Het CBb verwijst de zaak door naar het Hof van Justitie van de Europese Unie (EU-Hof) in Luxemburg om antwoord te krijgen op de prejudiciële vragen die het CBb in de tussenuitspraak stelt over de uitleg van het EU-recht. Een procedure bij het EU-Hof duurt gemiddeld anderhalf jaar. Na beantwoording van de prejudiciële vragen door het EU-Hof zal het CBb de zaak voortzetten. Op basis van die antwoorden zal het CBb dan naar verwachting een einduitspraak doen in de beroepsprocedure.
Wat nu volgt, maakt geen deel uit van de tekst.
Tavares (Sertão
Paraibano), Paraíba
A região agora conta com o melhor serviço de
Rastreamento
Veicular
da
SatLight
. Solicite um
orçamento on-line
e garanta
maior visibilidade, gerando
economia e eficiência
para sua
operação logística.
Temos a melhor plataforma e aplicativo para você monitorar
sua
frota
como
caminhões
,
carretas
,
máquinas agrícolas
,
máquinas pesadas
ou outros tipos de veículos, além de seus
Zoals eerder met de Kamer gedeeld, heeft de Europese Commissie in juli aangekondigd dat zij de inbreukprocedure tegen Nederland bij het EU-Hof aanhangig zal maken.3 Op dit moment heeft Nederland nog geen verzoekschrift met de klachten van de Commissie ontvangen. Het is mogelijk dat zowel de inbreukprocedure als de prejudiciële procedure naar aanleiding van de vragen van het CBb in dezelfde periode door het EU-Hof behandeld worden. Het zijn niettemin twee afzonderlijke procedures met eigen procedureregels.
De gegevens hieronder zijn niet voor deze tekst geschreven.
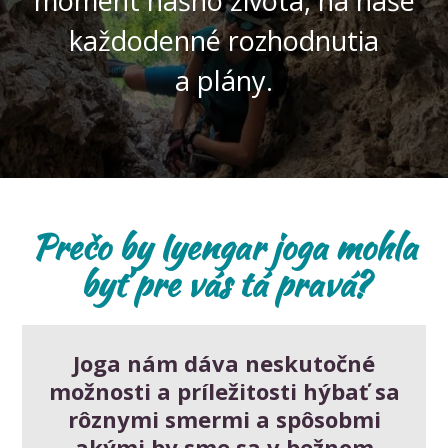
moment nášho života, na naše
každodenné rozhodnutia
a plány.
Prečo by Iyengar joga mohla
byť pre vás tá pravá?
Joga nám dáva neskutočné
možnosti a príležitosti hýbať sa
rôznymi smermi a spôsobmi
akými by sme sa v bežnom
Het CBb legt in de tussenuitspraak IenW ook op om de onderhandelingen met Arriva over de Noordelijke Lijnen te hervatten. Op 21 december 2023 informeerde4 mijn voorganger uw Kamer over de gesprekken met Arriva over de stoptreindiensten op de trajecten Leeuwarden–Zwolle en Groningen–Zwolle, en de wijze waarop dit georganiseerd zou kunnen worden. Naar aanleiding van het aanbod van Arriva om deze stoptreindiensten in open toegang te rijden, is een intensief proces doorlopen. Deze stoptreindiensten zijn uiteindelijk opgenomen in de HRN-concessie omdat opentoegangvervoer niet met een voldoende mate van zekerheid kon voorzien in de vereiste continuïteit en de garantie dat het vervoer gedurende de concessieperiode niet zou worden afgeschaald. Wel is bij het vaststellen van de hoofdrailnetconcessie aangegeven in gesprek te gaan met Arriva en andere aanbieders, wat zou kunnen leiden tot aanpassingen bij de midterm review in 2029. Daarbij werd de mogelijkheid om de stoptreindiensten op duurzame wijze in open toegang uit te voeren niet uitgesloten.5
In lijn met de uitspraak van het CBb zal ik de gesprekken met Arriva over de Noordelijke Lijnen hervatten. Daarbij staan de continuïteit en kwaliteit van de dienstverlening centraal, zodat de reiziger nu en in de toekomst kan blijven rekenen op een betrouwbare treindienst.
De uitspraak is ook relevant voor de provincies Groningen, Friesland, Drenthe en Overijssel, evenals voor de huidige concessiehouder NS. Ik zal met hen contact opnemen. Uiterlijk 8 december meld ik de uitkomsten aan het CBb, en wordt de Kamer nader geïnformeerd.